* _Bloco de texto_
A Economia Solidária, portanto, constitui-se em uma das formas de os sujeitos contestarem o sistema, seja por meio dos princípios nos quais os trabalhadores inseridos nesses empreendimentos estão respaldados, seja pela compreensão dos mesmos em relação ao modo com que ocorre a produção e comercialização existentes, em que predominam a individualidade, a competitividade e a consequente exclusão social (GOERCK e FRAGA, 2010). Ela compreende o conjunto de atividades econômicas de produção, distribuição, consumo, poupança e crédito, organizadas sob a forma de autogestão (ALVES ET AL.,2016).
Para Carvalho (2011), a implementação da economia solidária como política pública se insere em um contexto de transformações do mundo do trabalho, “que demandam do poder público respostas para relações de trabalho distintas do emprego assalariado”. Foi a partir de tais condições que o Governo Federal “assumiu o desafio de implementar políticas que estendam ações de inclusão, proteção e fomento aos trabalhadores/as que participam das demais formas de organização do mundo do trabalho entre elas, as iniciativas de economia solidária”. Considera ainda que, “ao constituírem um modo de produção alternativo ao capitalismo, onde os próprios trabalhadores/as assumem coletivamente a gestão de seus empreendimentos econômicos, as iniciativas de economia solidária vêm apontando para soluções mais definitivas à falta de trabalho e renda”.

* _Exercícios propostos_
• a. Com base no texto sobre economia solidária, explique em uma a três frases por que, segundo Carvalho, as iniciativas de economia solidária vêm apontando para soluções mais definitivas à falta de trabalho e renda.
• b. Dê prosseguimento ao texto sobre economia solidária a partir do ponto em que ele termina.
Os dados que aparecem a seguir não guardam relação alguma com esta atividade.

* _Material apresentado_
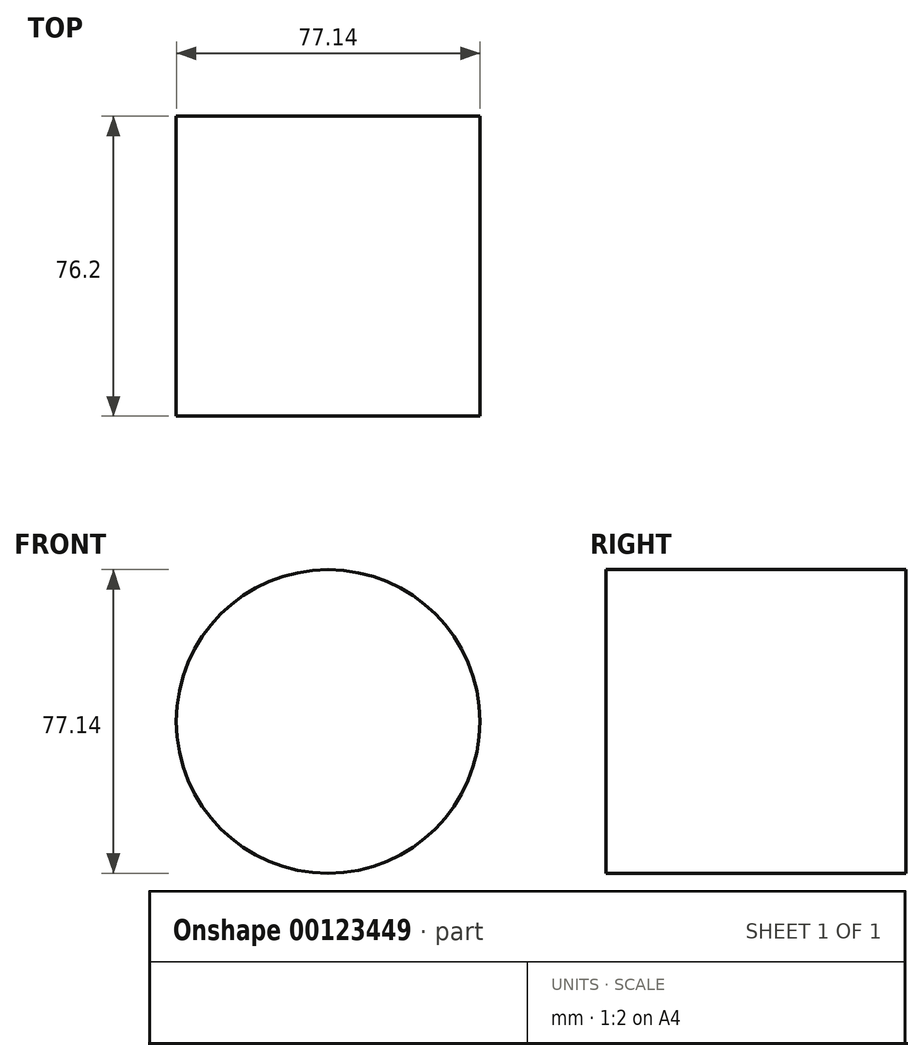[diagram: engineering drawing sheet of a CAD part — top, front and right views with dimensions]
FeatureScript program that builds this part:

--

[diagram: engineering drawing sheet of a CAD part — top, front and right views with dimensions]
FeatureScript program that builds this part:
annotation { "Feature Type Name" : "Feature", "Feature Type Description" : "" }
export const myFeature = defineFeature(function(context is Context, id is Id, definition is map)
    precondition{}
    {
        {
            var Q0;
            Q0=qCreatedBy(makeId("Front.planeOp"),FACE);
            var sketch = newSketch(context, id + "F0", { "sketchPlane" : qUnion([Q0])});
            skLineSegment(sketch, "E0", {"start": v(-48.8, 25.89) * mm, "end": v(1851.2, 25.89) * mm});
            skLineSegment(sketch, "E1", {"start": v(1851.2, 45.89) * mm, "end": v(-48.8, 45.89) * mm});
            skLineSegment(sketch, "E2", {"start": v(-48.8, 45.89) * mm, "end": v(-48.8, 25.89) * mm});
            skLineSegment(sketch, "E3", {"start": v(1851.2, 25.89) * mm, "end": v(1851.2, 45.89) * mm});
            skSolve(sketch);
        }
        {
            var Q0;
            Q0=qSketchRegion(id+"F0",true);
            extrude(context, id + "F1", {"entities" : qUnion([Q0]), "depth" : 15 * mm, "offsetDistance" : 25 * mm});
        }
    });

* _Respostas_
• a. Segundo Carvalho, essas iniciativas constituem um modo de produção alternativo ao capitalismo. Nele, os próprios trabalhadores assumem coletivamente a gestão de seus empreendimentos econômicos.

• b.
No entanto, observam-se os críticos à Economia Solidária, como Vainer (2000) que a define como uma utopia experimental. Para o autor, diversos órgãos como o Banco Mundial, o Banco Interamericano de Desenvolvimento e outras agências multilaterais ou nacionais, como o Comunidade Solidária, estão vendendo a ideia do desenvolvimento local como alternativa para as periferias. Para ele isto seria uma estratégia ideológica2 e política, que, na melhor das hipóteses, pretende compensar a miséria engendrada pelo desenvolvimento do capitalismo e, quase sempre, acabar por produzir apenas alguns mecanismos de controle político das populações miseráveis. Sob essa perspectiva, o autor afirma que a Economia Solidária não se apresenta como alternativa global ao projeto capitalista liberal. Entretanto, em certas circunstâncias, as associações solidárias podem oferecer a vivência, mesmo que limitada no tempo e na qualidade. Afirma ainda que a importância da Economia Solidária reside no fato dela se colocar como um elemento fundamental de combate à desesperança. Por isso aborda uma utopia experimental: “porque utopia é uma coisa que não existe; de outro, porque experimental é algo que se vive” (VAINER, 2000).
França Filho (2006b) também apresenta certos contrapontos sobre o crescimento súbito do tema economia solidária, afirmando que existem problemas, com a utilização errônea do tema da economia solidária muitas vezes é captado, por certas estruturas de governo, como mais um modismo, apoiando-se, assim, em bases muito frágeis de tratamento da questão da geração de trabalho e renda.
Deste conjunto de definições conceituais e olhares sistêmicos sobre os contornos e propriedades da Economia Solidária, na perspectiva do Desenvolvimento Local, objeto central deste artigo, é possível identificar dois campos de interpretação que impactam sobre as estratégias e as operações deste conjunto de atividades inovadoras que está apenas a iniciar sua articulação ainda como casos de sucesso para avançar para novo sistema.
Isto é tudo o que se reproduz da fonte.